Saved data entries:
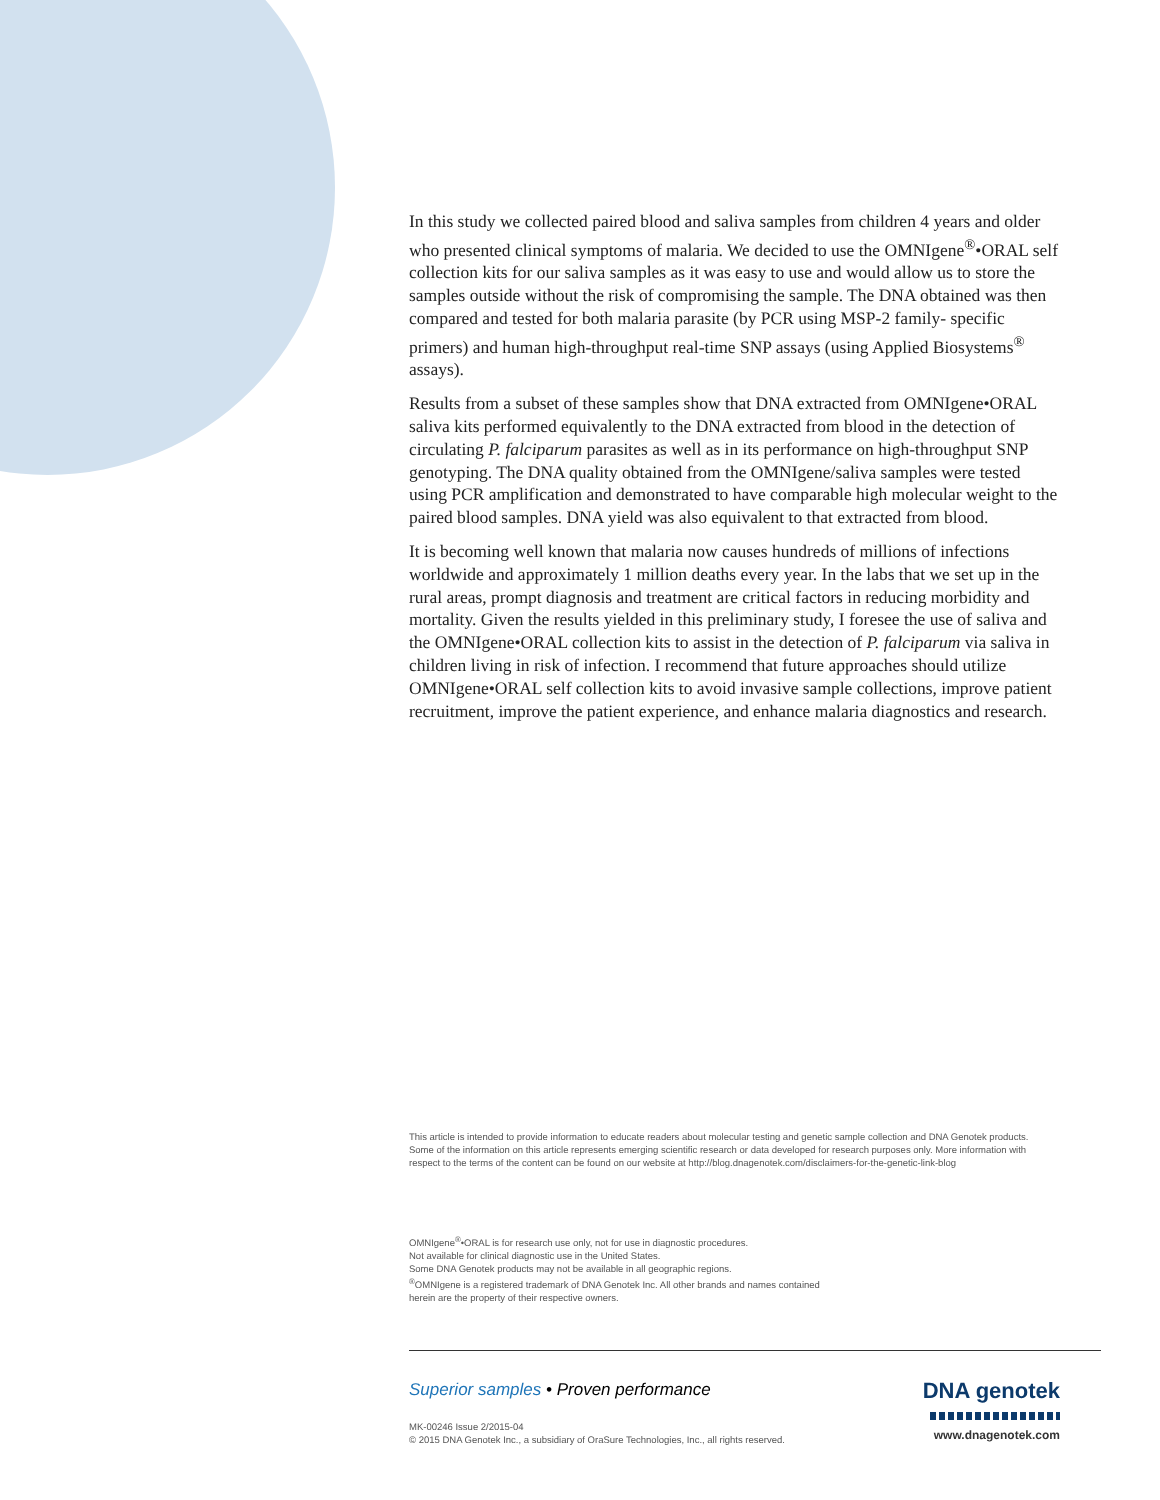In this study we collected paired blood and saliva samples from children 4 years and older who presented clinical symptoms of malaria. We decided to use the OMNIgene<sup>®</sup>•ORAL self collection kits for our saliva samples as it was easy to use and would allow us to store the samples outside without the risk of compromising the sample. The DNA obtained was then compared and tested for both malaria parasite (by PCR using MSP-2 family- specific primers) and human high-throughput real-time SNP assays (using Applied Biosystems<sup>®</sup> assays).
Results from a subset of these samples show that DNA extracted from OMNIgene•ORAL saliva kits performed equivalently to the DNA extracted from blood in the detection of circulating P. falciparum parasites as well as in its performance on high-throughput SNP genotyping. The DNA quality obtained from the OMNIgene/saliva samples were tested using PCR amplification and demonstrated to have comparable high molecular weight to the paired blood samples. DNA yield was also equivalent to that extracted from blood.
It is becoming well known that malaria now causes hundreds of millions of infections worldwide and approximately 1 million deaths every year. In the labs that we set up in the rural areas, prompt diagnosis and treatment are critical factors in reducing morbidity and mortality. Given the results yielded in this preliminary study, I foresee the use of saliva and the OMNIgene•ORAL collection kits to assist in the detection of P. falciparum via saliva in children living in risk of infection. I recommend that future approaches should utilize OMNIgene•ORAL self collection kits to avoid invasive sample collections, improve patient recruitment, improve the patient experience, and enhance malaria diagnostics and research.
This article is intended to provide information to educate readers about molecular testing and genetic sample collection and DNA Genotek products. Some of the information on this article represents emerging scientific research or data developed for research purposes only. More information with respect to the terms of the content can be found on our website at http://blog.dnagenotek.com/disclaimers-for-the-genetic-link-blog
OMNIgene<sup>®</sup>•ORAL is for research use only, not for use in diagnostic procedures.
Not available for clinical diagnostic use in the United States.
Some DNA Genotek products may not be available in all geographic regions.
<sup>®</sup>OMNIgene is a registered trademark of DNA Genotek Inc. All other brands and names contained
herein are the property of their respective owners.
Superior samples • Proven performance
MK-00246 Issue 2/2015-04
© 2015 DNA Genotek Inc., a subsidiary of OraSure Technologies, Inc., all rights reserved.
DNA genotek
www.dnagenotek.com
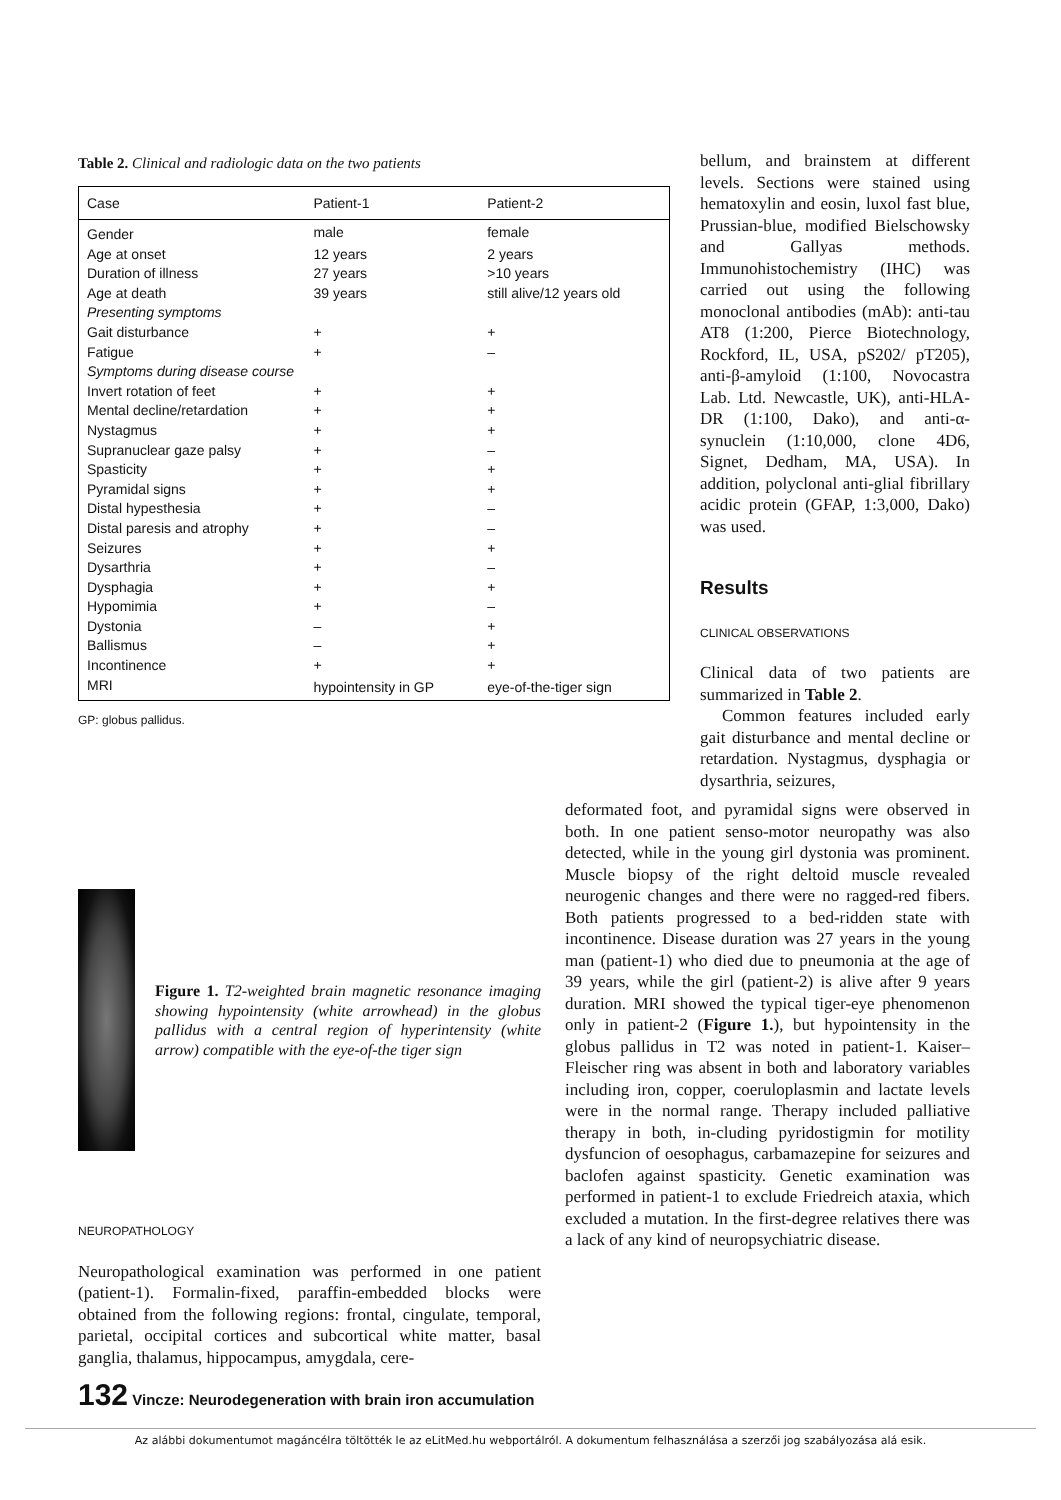Table 2. Clinical and radiologic data on the two patients
| Case | Patient-1 | Patient-2 |
| --- | --- | --- |
| Gender | male | female |
| Age at onset | 12 years | 2 years |
| Duration of illness | 27 years | >10 years |
| Age at death | 39 years | still alive/12 years old |
| Presenting symptoms | | |
| Gait disturbance | + | + |
| Fatigue | + | – |
| Symptoms during disease course | | |
| Invert rotation of feet | + | + |
| Mental decline/retardation | + | + |
| Nystagmus | + | + |
| Supranuclear gaze palsy | + | – |
| Spasticity | + | + |
| Pyramidal signs | + | + |
| Distal hypesthesia | + | – |
| Distal paresis and atrophy | + | – |
| Seizures | + | + |
| Dysarthria | + | – |
| Dysphagia | + | + |
| Hypomimia | + | – |
| Dystonia | – | + |
| Ballismus | – | + |
| Incontinence | + | + |
| MRI | hypointensity in GP | eye-of-the-tiger sign |
GP: globus pallidus.
bellum, and brainstem at different levels. Sections were stained using hematoxylin and eosin, luxol fast blue, Prussian-blue, modified Bielschowsky and Gallyas methods. Immunohistochemistry (IHC) was carried out using the following monoclonal antibodies (mAb): anti-tau AT8 (1:200, Pierce Biotechnology, Rockford, IL, USA, pS202/ pT205), anti-β-amyloid (1:100, Novocastra Lab. Ltd. Newcastle, UK), anti-HLA-DR (1:100, Dako), and anti-α-synuclein (1:10,000, clone 4D6, Signet, Dedham, MA, USA). In addition, polyclonal anti-glial fibrillary acidic protein (GFAP, 1:3,000, Dako) was used.
Results
CLINICAL OBSERVATIONS
Clinical data of two patients are summarized in Table 2.
Common features included early gait disturbance and mental decline or retardation. Nystagmus, dysphagia or dysarthria, seizures,
Figure 1. T2-weighted brain magnetic resonance imaging showing hypointensity (white arrowhead) in the globus pallidus with a central region of hyperintensity (white arrow) compatible with the eye-of-the tiger sign
NEUROPATHOLOGY
Neuropathological examination was performed in one patient (patient-1). Formalin-fixed, paraffin-embedded blocks were obtained from the following regions: frontal, cingulate, temporal, parietal, occipital cortices and subcortical white matter, basal ganglia, thalamus, hippocampus, amygdala, cere-
deformated foot, and pyramidal signs were observed in both. In one patient senso-motor neuropathy was also detected, while in the young girl dystonia was prominent. Muscle biopsy of the right deltoid muscle revealed neurogenic changes and there were no ragged-red fibers. Both patients progressed to a bed-ridden state with incontinence. Disease duration was 27 years in the young man (patient-1) who died due to pneumonia at the age of 39 years, while the girl (patient-2) is alive after 9 years duration. MRI showed the typical tiger-eye phenomenon only in patient-2 (Figure 1.), but hypointensity in the globus pallidus in T2 was noted in patient-1. Kaiser–Fleischer ring was absent in both and laboratory variables including iron, copper, coeruloplasmin and lactate levels were in the normal range. Therapy included palliative therapy in both, in-cluding pyridostigmin for motility dysfuncion of oesophagus, carbamazepine for seizures and baclofen against spasticity. Genetic examination was performed in patient-1 to exclude Friedreich ataxia, which excluded a mutation. In the first-degree relatives there was a lack of any kind of neuropsychiatric disease.
132 Vincze: Neurodegeneration with brain iron accumulation
Az alábbi dokumentumot magáncélra töltötték le az eLitMed.hu webportálról. A dokumentum felhasználása a szerzői jog szabályozása alá esik.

• _Your assignment_:
Set down, unchanged, only those lines above that fall between the line with "years old |" and the line with "atrophy | + | – |", the two end lines included.

• _Exercise solution_:
| Age at death | 39 years | still alive/12 years old |
| Presenting symptoms | | |
| Gait disturbance | + | + |
| Fatigue | + | – |
| Symptoms during disease course | | |
| Invert rotation of feet | + | + |
| Mental decline/retardation | + | + |
| Nystagmus | + | + |
| Supranuclear gaze palsy | + | – |
| Spasticity | + | + |
| Pyramidal signs | + | + |
| Distal hypesthesia | + | – |
| Distal paresis and atrophy | + | – |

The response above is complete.